For a completely random set of lists:

In [5]:
def give_lists():
    """Taken from 01.1"""
    thirtyK  = np.arange(0, 30_000)
    tenK     = np.arange(0, 10_000)
    oneK     = np.arange(0, 1_000)
    
    np.random.shuffle(thirtyK)
    np.random.shuffle(tenK)
    np.random.shuffle(oneK)
    return thirtyK, tenK, oneK

def partial_sort_func(func):
    """Taken from 01.1"""
    # TODO redo with cProfile    
    thirtyK, tenK, oneK = give_lists()
    oneK_time    = %timeit -r 1 -n 1 -o -q func(oneK)
    tenK_time    = %timeit -r 1 -n 1 -o -q func(tenK)
    thirtyK_time = %timeit -r 1 -n 1 -o -q func(thirtyK)
    
    
    return {"1.000" : oneK_time, "10.000" : tenK_time, "30.000" : thirtyK_time}

In [6]:
partial_sort_func(bucket_sort_int)

{'1.000': <TimeitResult : 3.25 ms ± 0 ns per loop (mean ± std. dev. of 1 run, 1 loop each)>,
 '10.000': <TimeitResult : 42 ms ± 0 ns per loop (mean ± std. dev. of 1 run, 1 loop each)>,
 '30.000': <TimeitResult : 169 ms ± 0 ns per loop (mean ± std. dev. of 1 run, 1 loop each)>}

For a pre-sorted list of 30 thousand items:

In [7]:
def partial_presorted_func(func):
    thirtyK = np.arange(0, 30_000)
    %timeit -r 2 -n 2 func(thirtyK)


In [8]:
partial_presorted_func(bucket_sort_int)

158 ms ± 3.65 ms per loop (mean ± std. dev. of 2 runs, 2 loops each)


For a reversed list of 30 thousand items:

In [9]:
def partial_reversed_func(func):
    thirtyK = np.arange(0, 30_000)[::-1]
    %timeit -r 1 -n 1 func(thirtyK)

In [10]:
partial_reversed_func(bucket_sort_int)

155 ms ± 0 ns per loop (mean ± std. dev. of 1 run, 1 loop each)


This is remarkably faster than the fastest sorting algorithm in 01.1, merge sort. It took merge sort approximately 1.17 seconds to sort 30.000 items. Bucket sort does this in 156 milliseconds. Merge sort is about 7.5 times faster in this scenario!

The next question to answer is, what type of time complexity can be used to describe bucket sort?

Now this is far from the regular implementation of bucket sort. Usually, bucket sort implements other sorting algorithms on its buckets. This implementation recursively uses bucket sort instead. This version of bucket sort also works on negative integers, adding some time complexity to the equation.

This version of bucket sort can be described as such:

First of all, bucket sort loops through all of the items in the list twice to split positives and negatives.
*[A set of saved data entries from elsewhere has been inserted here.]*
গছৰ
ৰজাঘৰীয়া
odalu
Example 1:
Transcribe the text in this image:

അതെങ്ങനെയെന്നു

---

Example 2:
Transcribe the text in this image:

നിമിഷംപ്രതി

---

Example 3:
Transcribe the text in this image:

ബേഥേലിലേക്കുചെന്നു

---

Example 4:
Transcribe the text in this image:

This adds $2n$ to our Big O.

Next, it loops through all of our negative numbers, adding $a$ (number of negative numbers) to our Big O. 
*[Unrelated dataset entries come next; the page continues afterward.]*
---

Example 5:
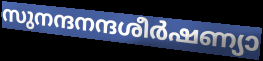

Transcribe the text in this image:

സുനന്ദനന്ദശീർഷണ്യാ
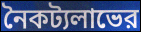
নৈকট্যলাভের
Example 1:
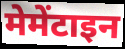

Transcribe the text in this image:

मेमेंटाइन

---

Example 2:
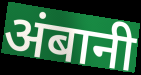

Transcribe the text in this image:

अंबानी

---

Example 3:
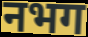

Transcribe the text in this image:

नभग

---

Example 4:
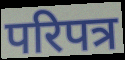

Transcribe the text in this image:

परिपत्र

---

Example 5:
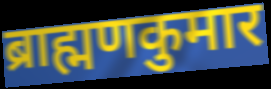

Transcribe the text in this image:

ब्राह्मणकुमार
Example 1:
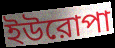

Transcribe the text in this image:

ইউরোপা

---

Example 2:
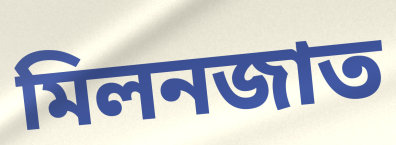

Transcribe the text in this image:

মিলনজাত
The following it does twice, once for the positive, and once for the negative numbers.

Bucket sort maps through all values in the array to turn them into strings. This adds another $n$ to our Big O.
Next, bucket sort loops through the strings and integers together. This adds another $n$ to our Big O. Bucket sort then concatenates the buckets, adding another $n$ to our Big O. This then recursively loops $k$(longest string in negatives) and $p$(longest string in positives) times.

After both the absolute negatives, and positives have been sorted, the absolute negatives get negated and reversed. This adds another $2a$ to our Big O. Then, finally, the sorted negatives and sorted positives get concatenated, adding the final $n$ to our Big O.
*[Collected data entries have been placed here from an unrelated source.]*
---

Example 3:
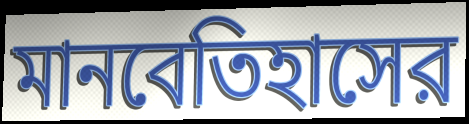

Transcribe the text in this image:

মানবেতিহাসের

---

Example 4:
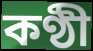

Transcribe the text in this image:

কণ্ঠী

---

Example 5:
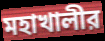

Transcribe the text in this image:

মহাখালীর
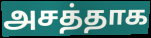
அசத்தாக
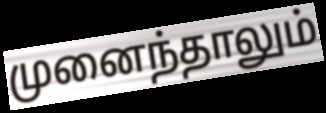
முனைந்தாலும்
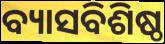
ବ୍ୟାସବିଶିଷ୍ଠ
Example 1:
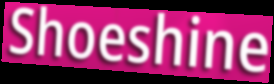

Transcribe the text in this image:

Shoeshine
This, finally, results in the following big O:

$O(3(a+n)+k(2n)+p(2n))$

This big O is the worse-case scenario. The best case scenario is when $a==0$. In this scenario, there is no longest negative string. This results in the following big O:

$O(3n + p(2n))$

This Big O may be reduced to simply $O(n)$, as the time complexity grow linearly.